Fiorentino, cinquant’anni, un volto lunare, bellissimo e drammatico, alla Buster Keaton. E un successo costruito pezzetto dopo pezzetto, con umiltà e pazienza. Fino al Nastro d’Argento come miglior attore in un film commedia, ricevuto a Taormina lo scorso 12 luglio.
Maurizio Lombardi ha un talento immenso, che lo porta ad affrontare con disinvoltura ruoli diversi. È l’ispettore di polizia Piero Ravini nella serie Netflix Ripley, enorme successo internazionale. Lì interpreta un poliziotto poco “italiano”, senza tutti quegli ammiccamenti, quella cialtroneria simpatica dei personaggi italiani nei film internazionali.
Ma Lombardi è anche il padre brusco di Gianna Nannini in Sei nell’anima, il film Netflix sulla vita della rockstar. Ed è l’amante di Sergio Castellitto in Romeo è Giulietta di Giovanni Veronesi. Il film che gli ha portato il Nastro d’Argento come miglior attore in un film commedia.
Maurizio, che effetto fa?
È il mio primo premio ufficiale, in tutta la mia carriera. E arriva a cinquant’anni. Mi dico che arriva alla fine del primo tempo, e va bene così. C’è voluta pazienza, e credo di averla coltivata, la pazienza.
Il suo ispettore nella serie Ripley è diverso da tutti gli altri personaggi “italiani” nei film internazionali.
Sì, forse sì: a me non piacciono gli ammiccamenti, per cui gli italiani sono un po’ furbi, un po’ cialtroni, ma tanto simpatici. Preferisco uno stile più anglosassone nella recitazione.
Anche in Romeo è Giulietta di Giovanni Veronesi interpreta un omosessuale molto trattenuto.
È stato Giovanni Veronesi a dirmi: «Guarda che il tuo personaggio custodisce un amore fragile, dolcissimo». E mi ha dato la chiave per interpretarlo. Poi, nell’interazione con Sergio Castellitto, è venuto fuori tutto il resto. Sergio inventa continuamente sul set, e la tua bravura deve essere quella di seguirlo, di assecondarlo, di proseguire le sue invenzioni.
In Sei nell’anima di Cinzia TH Torrini ancora un altro ruolo. Il padre di Gianna Nannini, che non asseconda la vocazione artistica della figlia.
Anche lì ho cercato di non fare un’imitazione del vernacolo senese, o una macchietta. Ho cercato di caratterizzare un padre concreto, che ha con la figlia un rapporto difficile, ma fatto anche di amore.
Quali sono, se ne ha, i suoi modelli, i suoi punti di riferimento?
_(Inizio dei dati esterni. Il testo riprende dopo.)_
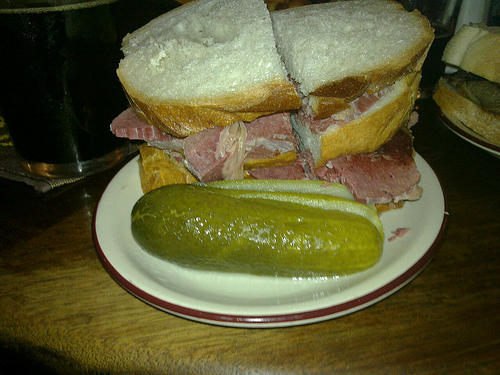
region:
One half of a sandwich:
[109, 1, 303, 194]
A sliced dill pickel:
[130, 178, 385, 278]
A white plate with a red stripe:
[89, 146, 451, 328]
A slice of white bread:
[118, 1, 299, 138]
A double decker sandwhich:
[110, 1, 433, 211]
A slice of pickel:
[129, 183, 384, 279]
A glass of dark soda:
[1, 0, 131, 180]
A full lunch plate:
[89, 1, 449, 328]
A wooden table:
[0, 1, 499, 374]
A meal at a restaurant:
[109, 1, 437, 273]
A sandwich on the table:
[12, 6, 496, 371]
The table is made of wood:
[391, 298, 487, 372]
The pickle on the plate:
[125, 174, 392, 269]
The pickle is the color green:
[128, 161, 388, 278]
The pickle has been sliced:
[117, 173, 391, 284]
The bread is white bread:
[149, 5, 423, 95]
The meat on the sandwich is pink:
[152, 120, 304, 178]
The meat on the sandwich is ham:
[131, 118, 322, 192]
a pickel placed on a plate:
[129, 187, 397, 279]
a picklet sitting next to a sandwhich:
[128, 182, 448, 299]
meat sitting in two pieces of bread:
[120, 114, 270, 206]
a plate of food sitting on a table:
[102, 102, 422, 372]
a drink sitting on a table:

Molti sono toscani: la dolce malinconia di Francesco Nuti, e la follia di Roberto Benigni. Uno che si è permesso di venire da un paesino di mille abitanti e fare il pazzo a Los Angeles, alla notte degli Oscar, è un genio. Uno che ha insieme il talento e l’incoscienza. E poi uno che ha genio, talento, incoscienza e sregolatezza, ma anche tanta anima: Massimo Ceccherini.
Con che cosa si tiene in forma? Pratica sport?
Ho praticato tanto pugilato. Perché la boxe è la cosa più vicina alla recitazione: i pugili sono artisti che vanno incontro al dolore, il teatro è come un ring teatrale, come un grande evento pugilistico. E tu, su quel ring, devi versare lacrime e sangue, per appassionare il pubblico.
Che cosa sta preparando adesso?
Porterò in giro il mio spettacolo Ho visto cose, che parla dell’umanità di tutti noi di fronte alle sfide dell’intelligenza artificiale. E poi ho creato la mia casa di produzione, con la quale sto preparando il mio primo cortometraggio da regista, Marcello. Una storia di vita e di cinema, ambientata dentro Cinecittà.
Che cosa è il cinema per lei?
È la salvezza. Direi a tutti i ragazzi: se non sapete che cosa fare della vostra vita, fate cinema. Ma non ci sono soltanto gli attori: ci sono lavori di costumisti, scenografi, fonici, in produzione… il cinema è come la Legione straniera: non importa da dove vieni. Ti accoglie e ti fa entrare in una ciurma, un battello che è la troupe del film.
La città del cuore?
Firenze, naturalmente. Ma visto che il Nastro d’Argento l’ho vinto grazie a un regista pratese, Giovanni Veronesi, da oggi la mia città del cuore è anche Prato!